*** DATA PROVIDED ***
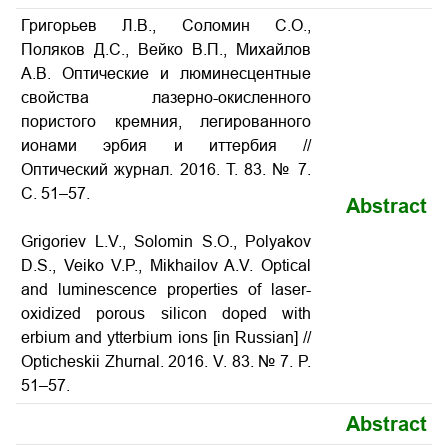
Григорьев Л.В., Соломин С.О.,
Поляков Д.С., Вейко В.П., Михайлов
А.В. Оптические и люминесцентные
свойства лазерно-окисленного
пористого кремния, легированного
ионами эрбия и иттербия
//
Оптический журнал. 2016. Т. 83. № 7.
С. 51–57.
Abstract
Grigoriev L.V., Solomin S.O., Polyakov
D.S., Veiko V.P., Mikhailov A.V.
Optical
and luminescence properties of laser-
oxidized porous silicon doped with
erbium and ytterbium ions
[in Russian] //
Opticheskii Zhurnal. 2016. V. 83. № 7. P.
51–57.
Abstract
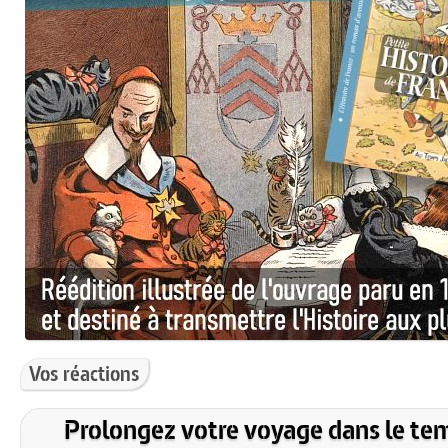
Vos réactions
Prolongez votre voyage dans le te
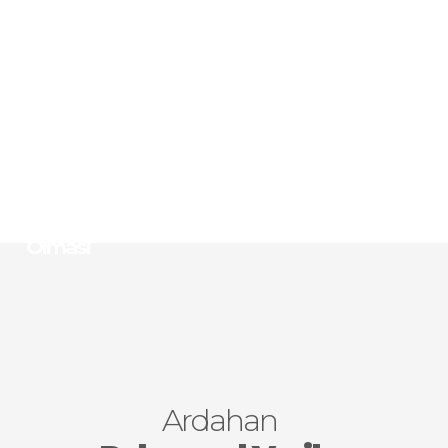
Hayvancılık Potansiyeli
Kış, Doğa ve Kültür Değerleri İle Yüksek
Kırsal Turizm Potansiyeli
Yatırımlarda Devlet Desteklerinin En Yoğun
Olduğu 6. Bölge’de Olması
Gıda Sanayi Hammadde (kırmızı et, süt, kaz
eti, kaz tüyü ve bal) Kaynaklarına Sahip
Olması
Ardahan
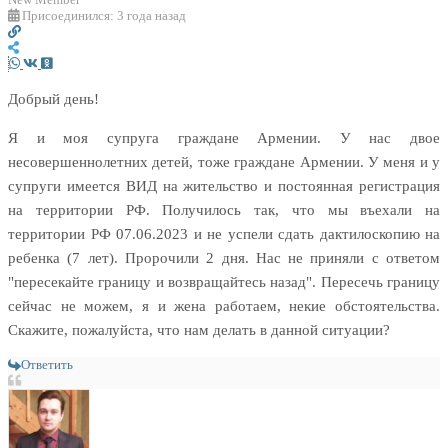
Присоединился: 3 года назад
Добрый день!
Я и моя супруга граждане Армении. У нас двое
несовершеннолетних детей, тоже граждане Армении. У меня и у
супруги имеется ВИД на жительство и постоянная регистрация
на территории РФ. Получилось так, что мы въехали на
территории РФ 07.06.2023 и не успели сдать дактилоскопию на
ребенка (7 лет). Пророчили 2 дня. Нас не приняли с ответом
"пересекайте границу и возвращайтесь назад". Пересечь границу
сейчас не можем, я и жена работаем, некие обстоятельства.
Скажите, пожалуйста, что нам делать в данной ситуации?
Ответить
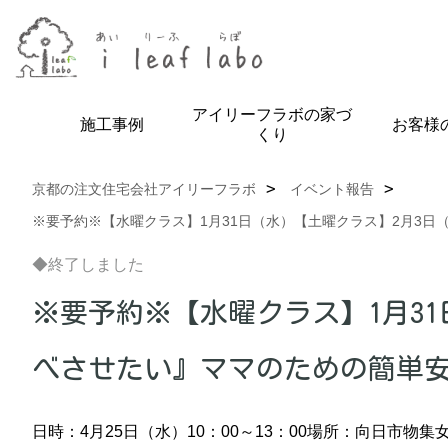
アイリーフラボの家づ
施工事例
お客様
くり
京都の注文住宅会社アイリーフラボ
イベント報告
※要予約※【水曜クラス】1月31日（水）【土曜クラス】2月3日（
◆終了しました
※要予約※【水曜クラス】1月3
べさせたい』ママのための簡単安心
日時：4月25日（水）10：00～13：00
場所：向日市物集女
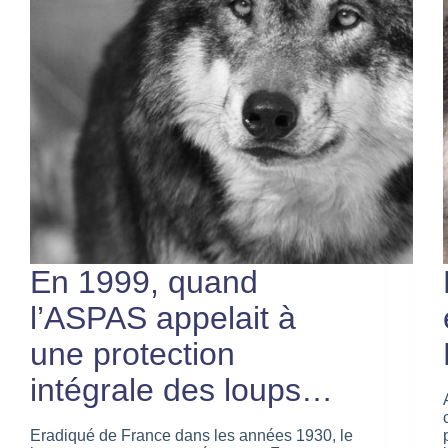
En 1999, quand
l’ASPAS appelait à
une protection
intégrale des loups…
Eradiqué de France dans les années 1930, le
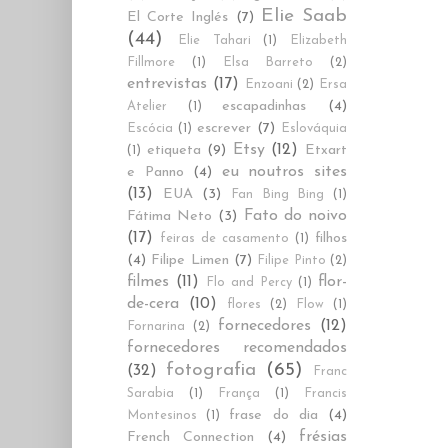
Elie Saab
El Corte Inglés
(7)
(44)
Elie Tahari
(1)
Elizabeth
Fillmore
(1)
Elsa Barreto
(2)
entrevistas
(17)
Enzoani
(2)
Ersa
escapadinhas
(4)
Atelier
(1)
escrever
(7)
Escócia
(1)
Eslováquia
Etsy
(12)
etiqueta
(9)
Etxart
(1)
eu noutros sites
e Panno
(4)
(13)
EUA
(3)
Fan Bing Bing
(1)
Fato do noivo
Fátima Neto
(3)
(17)
filhos
feiras de casamento
(1)
(4)
Filipe Limen
(7)
Filipe Pinto
(2)
filmes
(11)
flor-
Flo and Percy
(1)
de-cera
(10)
flores
(2)
Flow
(1)
fornecedores
(12)
Fornarina
(2)
fornecedores recomendados
fotografia
(65)
(32)
Franc
Sarabia
(1)
França
(1)
Francis
frase do dia
(4)
Montesinos
(1)
frésias
French Connection
(4)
*** End of DATA PROVIDED ***
◆ **WHAT IS REQUIRED**
Your copy should match the entries exactly, minus the pictures.

◆ **EXPECTED OUTPUT**
Григорьев Л.В., Соломин С.О.,
Поляков Д.С., Вейко В.П., Михайлов
А.В. Оптические и люминесцентные
свойства лазерно-окисленного
пористого кремния, легированного
ионами эрбия и иттербия
//
Оптический журнал. 2016. Т. 83. № 7.
С. 51–57.
Abstract
Grigoriev L.V., Solomin S.O., Polyakov
D.S., Veiko V.P., Mikhailov A.V.
Optical
and luminescence properties of laser-
oxidized porous silicon doped with
erbium and ytterbium ions
[in Russian] //
Opticheskii Zhurnal. 2016. V. 83. № 7. P.
51–57.
Abstract
Vos réactions
Prolongez votre voyage dans le te
Hayvancılık Potansiyeli
Kış, Doğa ve Kültür Değerleri İle Yüksek
Kırsal Turizm Potansiyeli
Yatırımlarda Devlet Desteklerinin En Yoğun
Olduğu 6. Bölge’de Olması
Gıda Sanayi Hammadde (kırmızı et, süt, kaz
eti, kaz tüyü ve bal) Kaynaklarına Sahip
Olması
Ardahan
Присоединился: 3 года назад
Добрый день!
Я и моя супруга граждане Армении. У нас двое
несовершеннолетних детей, тоже граждане Армении. У меня и у
супруги имеется ВИД на жительство и постоянная регистрация
на территории РФ. Получилось так, что мы въехали на
территории РФ 07.06.2023 и не успели сдать дактилоскопию на
ребенка (7 лет). Пророчили 2 дня. Нас не приняли с ответом
"пересекайте границу и возвращайтесь назад". Пересечь границу
сейчас не можем, я и жена работаем, некие обстоятельства.
Скажите, пожалуйста, что нам делать в данной ситуации?
Ответить
アイリーフラボの家づ
施工事例
お客様
くり
京都の注文住宅会社アイリーフラボ
イベント報告
※要予約※【水曜クラス】1月31日（水）【土曜クラス】2月3日（
◆終了しました
※要予約※【水曜クラス】1月3
べさせたい』ママのための簡単安心
日時：4月25日（水）10：00～13：00
場所：向日市物集女
En 1999, quand
l’ASPAS appelait à
une protection
intégrale des loups…
Eradiqué de France dans les années 1930, le
Elie Saab
El Corte Inglés
(7)
(44)
Elie Tahari
(1)
Elizabeth
Fillmore
(1)
Elsa Barreto
(2)
entrevistas
(17)
Enzoani
(2)
Ersa
escapadinhas
(4)
Atelier
(1)
escrever
(7)
Escócia
(1)
Eslováquia
Etsy
(12)
etiqueta
(9)
Etxart
(1)
eu noutros sites
e Panno
(4)
(13)
EUA
(3)
Fan Bing Bing
(1)
Fato do noivo
Fátima Neto
(3)
(17)
filhos
feiras de casamento
(1)
(4)
Filipe Limen
(7)
Filipe Pinto
(2)
filmes
(11)
flor-
Flo and Percy
(1)
de-cera
(10)
flores
(2)
Flow
(1)
fornecedores
(12)
Fornarina
(2)
fornecedores recomendados
fotografia
(65)
(32)
Franc
Sarabia
(1)
França
(1)
Francis
frase do dia
(4)
Montesinos
(1)
frésias
French Connection
(4)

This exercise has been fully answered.